Hun Sen said Cambodia must give priority to training human resources to meet national development needs, noting that the government is currently trying to develop human capital for the Industrial Revolution 4.0 and the new digital economy.

“We see there is an imbalance between the needs of development and our limited human resources. At this point it requires us to work in order to strengthen the quality of education and training to improve our human resources to respond to the development that is increasing day by day,” he said.

He added that Cambodia has made the right decision to allow the private sector to invest in education.
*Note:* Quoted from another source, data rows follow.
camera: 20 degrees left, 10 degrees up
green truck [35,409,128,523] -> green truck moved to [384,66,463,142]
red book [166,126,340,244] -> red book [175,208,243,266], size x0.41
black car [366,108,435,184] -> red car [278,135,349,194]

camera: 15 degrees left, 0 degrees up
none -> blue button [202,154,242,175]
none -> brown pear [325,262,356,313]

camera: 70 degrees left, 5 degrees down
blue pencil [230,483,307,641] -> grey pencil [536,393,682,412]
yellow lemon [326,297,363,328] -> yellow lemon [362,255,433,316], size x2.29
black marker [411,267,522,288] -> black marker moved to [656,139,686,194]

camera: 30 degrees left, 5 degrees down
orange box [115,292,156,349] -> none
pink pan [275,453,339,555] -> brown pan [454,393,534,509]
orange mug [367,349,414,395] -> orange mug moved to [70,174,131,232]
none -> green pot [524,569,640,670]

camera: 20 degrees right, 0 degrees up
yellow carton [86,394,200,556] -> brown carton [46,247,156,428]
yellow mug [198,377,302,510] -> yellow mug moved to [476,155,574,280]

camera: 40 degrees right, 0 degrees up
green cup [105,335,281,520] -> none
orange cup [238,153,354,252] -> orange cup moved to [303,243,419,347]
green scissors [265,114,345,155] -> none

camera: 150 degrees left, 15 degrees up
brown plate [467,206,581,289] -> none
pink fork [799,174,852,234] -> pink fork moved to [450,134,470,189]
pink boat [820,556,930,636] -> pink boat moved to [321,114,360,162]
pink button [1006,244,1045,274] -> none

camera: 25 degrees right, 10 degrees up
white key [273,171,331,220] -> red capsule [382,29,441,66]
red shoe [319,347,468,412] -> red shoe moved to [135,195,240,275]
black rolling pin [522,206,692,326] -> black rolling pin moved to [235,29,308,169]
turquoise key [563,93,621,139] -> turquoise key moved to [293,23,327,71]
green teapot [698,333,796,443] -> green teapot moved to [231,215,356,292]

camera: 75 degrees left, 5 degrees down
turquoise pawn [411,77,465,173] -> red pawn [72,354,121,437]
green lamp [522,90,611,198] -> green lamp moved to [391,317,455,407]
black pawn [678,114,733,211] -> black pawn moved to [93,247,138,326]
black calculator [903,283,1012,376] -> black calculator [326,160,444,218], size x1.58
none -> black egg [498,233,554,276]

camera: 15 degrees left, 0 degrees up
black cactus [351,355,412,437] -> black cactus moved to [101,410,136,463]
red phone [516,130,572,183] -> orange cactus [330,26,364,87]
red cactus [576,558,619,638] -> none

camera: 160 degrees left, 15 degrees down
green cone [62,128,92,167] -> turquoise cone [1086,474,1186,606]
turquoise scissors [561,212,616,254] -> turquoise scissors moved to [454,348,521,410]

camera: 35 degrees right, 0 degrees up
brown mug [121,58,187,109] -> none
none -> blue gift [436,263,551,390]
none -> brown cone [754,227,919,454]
The Kingdom, he recalled, first began to provide opportunities for the private sector to invest in education back in 1989 or 1990, which was even before the Paris Peace Accords.

He said the private sector investment has created a favourable situation for state universities in terms of tuition fees and higher salaries for lecturers and school administrators.

“If we do not give the opportunity to the private sector to contribute to training human resources and we didn’t give the opportunity to some of the state universities to charge tuition fees, then where would the more than 100,000 students who pass their high school diploma exams each year go?,” he said.

Pech Bolen, chief executive officer of Westline Education Group and president of the Federation of Education Services in Cambodia (FESC), said the participation of the private sector has improved the development of human resources in the country.

“It is an important thing because in other developed countries as well as developing nations, the public and private sectors are indispensable partners,” he said.

He added that usually in the development of any country, it is not possible to use only the state’s resources, especially in the education sector.

“If both local and foreign investors are interested in investing in the education sector, it will definitely contribute a lot to the development of human resources as well as the education system in Cambodia.

“Some good international schools have brought international curricula to combine with Cambodia’s integrated curriculum, which is complementary to the goal of promoting the development of our human resources,” he said.

According to the Ministry of Education, Youth and Sport, during the high school exam period of December 5-6, there were a total of 90,950 students who passed. Among them, 1,049 earned an A; 7,232 students a B; 19,053 students a C; 31,166 a D; and 32,450 an E.

According to the ministry, there are currently nearly 15,000 public and private kindergartens and general education schools across the country.